Ma san Paolo non parla ai corinzi, ai galati, agli efesini che erano pagani, ma a quelli che si erano convertiti, a quelli che avevano già la fede.
Non è dunque la fede da sola a salvare, ma la fede che è seguita dalle opere, come ricorda San Paolo in Gal 5,26 quando dice: “Perché in Cristo Gesù non è la circoncisione che vale o la non circoncisione, ma la fede che si rende operosa per mezzo della carità” e come afferma anche San Giacomo: “Infatti come il corpo senza lo spirito è morto, così anche la fede senza le opere è morta” (Gc 2,26).
Del resto Nostro Signore stesso aveva detto: “Non chiunque mi dice: «Signore, Signore», entrerà nel regno dei cieli, ma colui che fa la volontà del Padre mio che è nei cieli. In quel giorno molti mi diranno: «Signore, Signore, non abbiamo forse profetato nel tuo nome? E nel tuo nome non abbiamo forse scacciato demòni? E nel tuo nome non abbiamo forse compiuto molti prodigi?». Ma allora io dichiarerò loro: «Non vi ho mai conosciuti. Allontanatevi da me, voi che operate l’iniquità!»” (Mt 7,21-23).
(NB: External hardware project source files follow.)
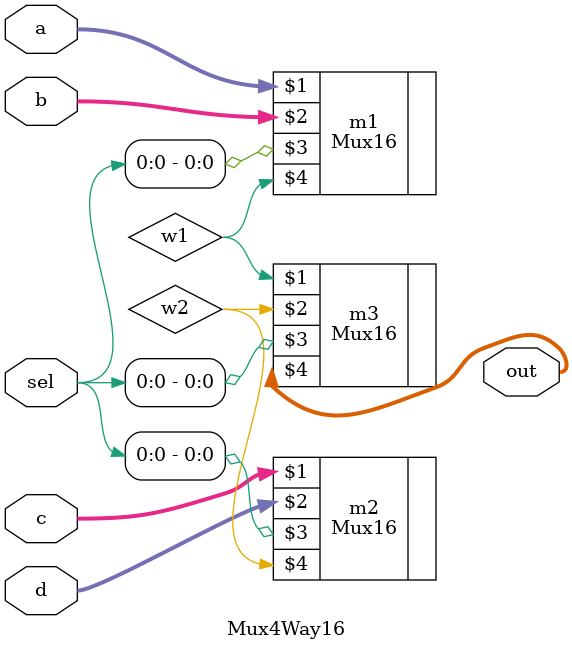
<source format=v>
/**
 * 16-bit multiplexor: 
 * for i = 0..15 out[i] = a[i] if sel == 0 
 *                        b[i] if sel == 1
 */

module Mux4Way16(
	input [15:0] a,
	input [15:0] b,
	input [15:0] c,
	input [15:0] d,
   	input [1:0] sel,
	output [15:0] out
);

wire w1,w2;

	Mux16 m1(a,b,sel[0],w1);
	Mux16 m2(c,d,sel[0],w2);
	Mux16 m3(w1,w2,sel[0],out);

endmodule

</source>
11. Un minimo di informazione avrebbe potuto aiutare Benigni a non fare questi svarioni e, speriamo, a non procurare danno alle anime.
D’altra parte la Chiesa quando ha presentato i comandamenti con formulazione catechistica, e pertanto da memorizzare, ha dovuto condensare e talvolta, come nel caso del sesto comandamento, ha dovuto usare un’espressione generica che per comprenderli tutti, come del resto ha fatto san Paolo quando in 1 Tss 4,7 quando ha detto: Dio non ci ha chiamati all’impurità.

Ti ringrazio del quesito, ti ricordo al Signore e ti benedico.